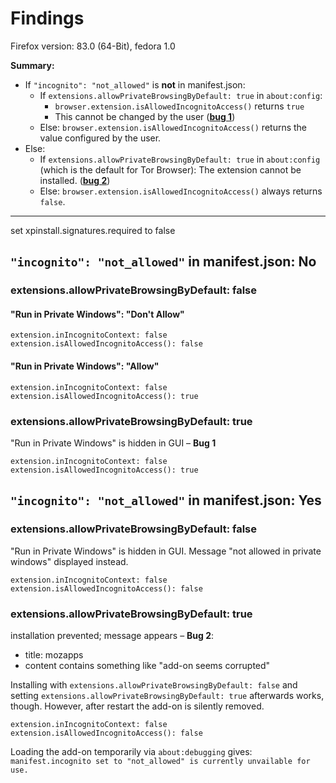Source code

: # Findings

Firefox version: 83.0 (64-Bit), fedora 1.0

**Summary:**

- If `"incognito": "not_allowed"` is **not** in manifest.json:
  - If `extensions.allowPrivateBrowsingByDefault: true` in `about:config`:
    - `browser.extension.isAllowedIncognitoAccess()` returns `true`
    - This cannot be changed by the user ([**bug 1**](https://bugzilla.mozilla.org/show_bug.cgi?id=1678841))
  - Else: `browser.extension.isAllowedIncognitoAccess()` returns the value configured by the user.
- Else:
  - If `extensions.allowPrivateBrowsingByDefault: true` in `about:config` (which is the default for Tor Browser): The extension cannot be installed. ([**bug 2**](https://bugzilla.mozilla.org/show_bug.cgi?id=1678847))
  - Else: `browser.extension.isAllowedIncognitoAccess()` always returns `false`.

---

set xpinstall.signatures.required to false

## `"incognito": "not_allowed"` in manifest.json: No

### extensions.allowPrivateBrowsingByDefault: false

#### "Run in Private Windows": "Don't Allow"

    extension.inIncognitoContext: false
    extension.isAllowedIncognitoAccess(): false

#### "Run in Private Windows": "Allow"

    extension.inIncognitoContext: false
    extension.isAllowedIncognitoAccess(): true

### extensions.allowPrivateBrowsingByDefault: true

"Run in Private Windows" is hidden in GUI – **Bug 1**

    extension.inIncognitoContext: false
    extension.isAllowedIncognitoAccess(): true

## `"incognito": "not_allowed"` in manifest.json: Yes

### extensions.allowPrivateBrowsingByDefault: false

"Run in Private Windows" is hidden in GUI. Message "not allowed in private windows" displayed instead.

    extension.inIncognitoContext: false
    extension.isAllowedIncognitoAccess(): false

### extensions.allowPrivateBrowsingByDefault: true

installation prevented; message appears – **Bug 2**:

- title: mozapps
- content contains something like "add-on seems corrupted"

Installing with `extensions.allowPrivateBrowsingByDefault: false` and setting `extensions.allowPrivateBrowsingByDefault: true` afterwards works, though. However, after restart the add-on is silently removed.

    extension.inIncognitoContext: false
    extension.isAllowedIncognitoAccess(): false

Loading the add-on temporarily via `about:debugging` gives: `manifest.incognito set to "not_allowed" is currently unvailable for use.`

- **WHAT THE TASK REQUIRES**:
Locate each line in the records above that contains the string "json" and copy every such line. The match is case-sensitive.

- **RESPONSE TO THIS TASK**:
- If `"incognito": "not_allowed"` is **not** in manifest.json:
## `"incognito": "not_allowed"` in manifest.json: No
## `"incognito": "not_allowed"` in manifest.json: Yes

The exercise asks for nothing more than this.